In the case of CURVE, apart from the commissions it distributes for each exchange made within its pools, the depositor receives a part of these in CRV tokens (by way of clarification, the commissions come from the part of the volume of operations, so it is variable and the incentive with the CRV token depends on the reward rate, the prices and the staking).
Not everything moves in the Ethereum blockchain, since in the BSC, MATIC, SOLANA or Avalanche for example, we also have protocols with these features (being stable coin banks), but it is true that most of the liquidity is concentrated in the Ethereum mainnet, therefore they share business logic, the network effect and productivity between blockchains and others create notable differences. A detail to take into account is the operating costs. Sometimes we are seduced by returns that are irreversibly eaten by management costs, therefore focusing on earning little, safely and at low cost is the best way to work passively in defi with state currencies.
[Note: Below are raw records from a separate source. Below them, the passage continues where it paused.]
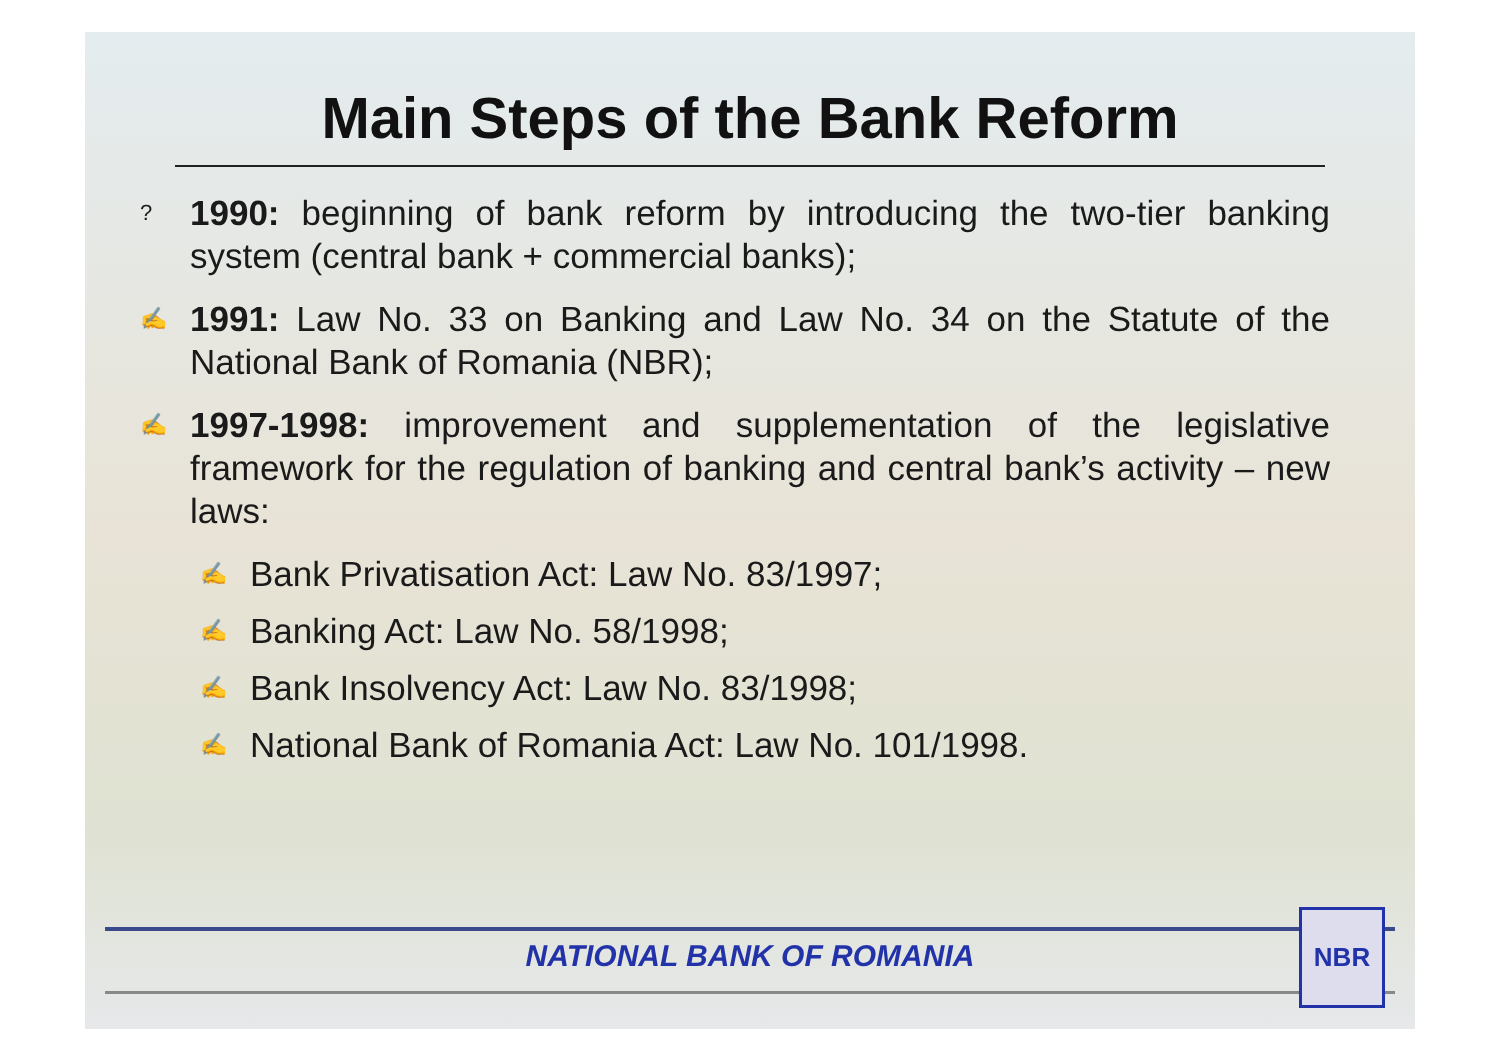Main Steps of the Bank Reform
? 1990: beginning of bank reform by introducing the two-tier banking system (central bank + commercial banks);
✍ 1991: Law No. 33 on Banking and Law No. 34 on the Statute of the National Bank of Romania (NBR);
✍ 1997-1998: improvement and supplementation of the legislative framework for the regulation of banking and central bank’s activity – new laws:
✍ Bank Privatisation Act: Law No. 83/1997;
✍ Banking Act: Law No. 58/1998;
✍ Bank Insolvency Act: Law No. 83/1998;
✍ National Bank of Romania Act: Law No. 101/1998.
NATIONAL BANK OF ROMANIA NBR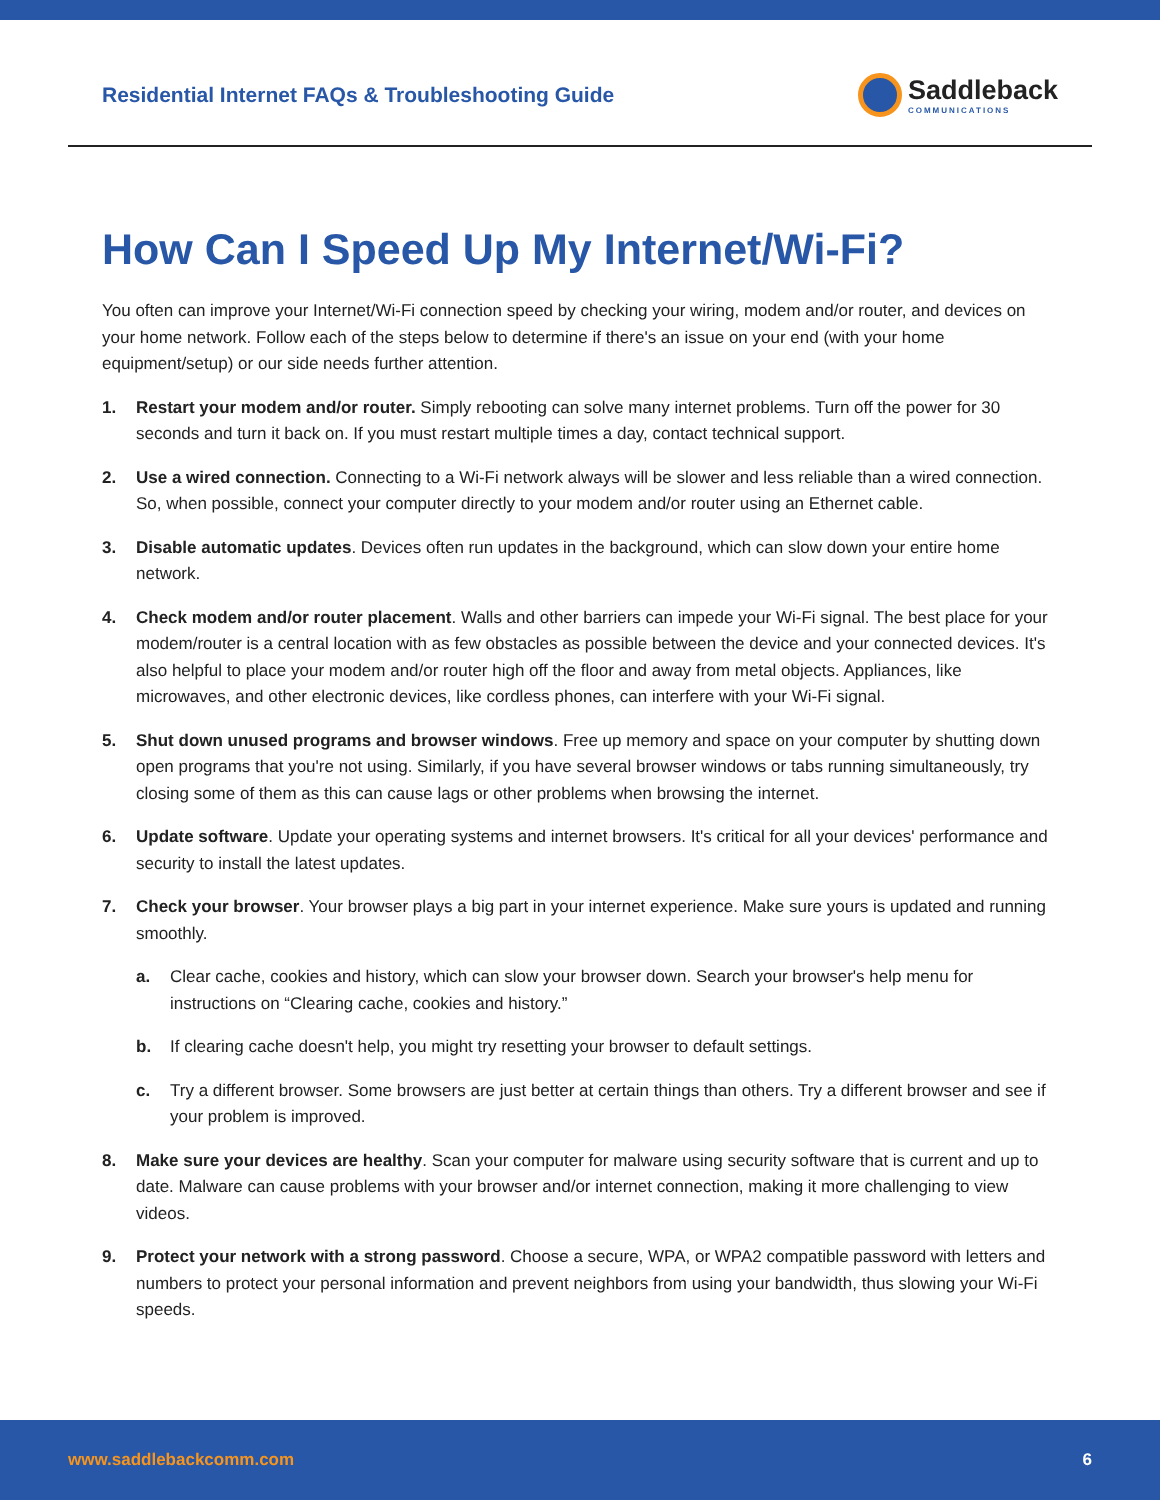Residential Internet FAQs & Troubleshooting Guide
Saddleback
COMMUNICATIONS
How Can I Speed Up My Internet/Wi-Fi?
You often can improve your Internet/Wi-Fi connection speed by checking your wiring, modem and/or router, and devices on your home network. Follow each of the steps below to determine if there's an issue on your end (with your home equipment/setup) or our side needs further attention.
1. Restart your modem and/or router. Simply rebooting can solve many internet problems. Turn off the power for 30 seconds and turn it back on. If you must restart multiple times a day, contact technical support.
2. Use a wired connection. Connecting to a Wi-Fi network always will be slower and less reliable than a wired connection. So, when possible, connect your computer directly to your modem and/or router using an Ethernet cable.
3. Disable automatic updates. Devices often run updates in the background, which can slow down your entire home network.
4. Check modem and/or router placement. Walls and other barriers can impede your Wi-Fi signal. The best place for your modem/router is a central location with as few obstacles as possible between the device and your connected devices. It's also helpful to place your modem and/or router high off the floor and away from metal objects. Appliances, like microwaves, and other electronic devices, like cordless phones, can interfere with your Wi-Fi signal.
5. Shut down unused programs and browser windows. Free up memory and space on your computer by shutting down open programs that you're not using. Similarly, if you have several browser windows or tabs running simultaneously, try closing some of them as this can cause lags or other problems when browsing the internet.
6. Update software. Update your operating systems and internet browsers. It's critical for all your devices' performance and security to install the latest updates.
7. Check your browser. Your browser plays a big part in your internet experience. Make sure yours is updated and running smoothly.
a. Clear cache, cookies and history, which can slow your browser down. Search your browser's help menu for instructions on “Clearing cache, cookies and history.”
b. If clearing cache doesn't help, you might try resetting your browser to default settings.
c. Try a different browser. Some browsers are just better at certain things than others. Try a different browser and see if your problem is improved.
8. Make sure your devices are healthy. Scan your computer for malware using security software that is current and up to date. Malware can cause problems with your browser and/or internet connection, making it more challenging to view videos.
9. Protect your network with a strong password. Choose a secure, WPA, or WPA2 compatible password with letters and numbers to protect your personal information and prevent neighbors from using your bandwidth, thus slowing your Wi-Fi speeds.
www.saddlebackcomm.com 6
Anything over 5% APR per annum with stablecoin makes you the business instead of the money.
The possibilities are abundant for those who want to take them without trying to generate high returns, there are plenty of protocols, pools and networks for this. I will not mention them, since I disapprove of their use, but they exist and many people use them. I am talking about pools created without permission, forks of forks, centralization or illiquid money markets that add all the guidelines to be intervened by hackers or network failures.
To finish this article I want you to reflect and change little by little your perception of DeFi. You are in front of a new and open capital market with its pros and cons. You are in an incipient moment of all this movement that is drawing the new financial era, therefore, there is no hurry, since opportunities are given every day. Do not base your thesis on temporary opportunities, on dangerous games or on trying your luck, a profitability producer must optimize time and capital by automating his processes and only putting his money where it is really productive, the rest is chaff and noise. Do not leverage yourself and do not get into debt irresponsibly, it is not necessary, because when you do things right, the money comes to you.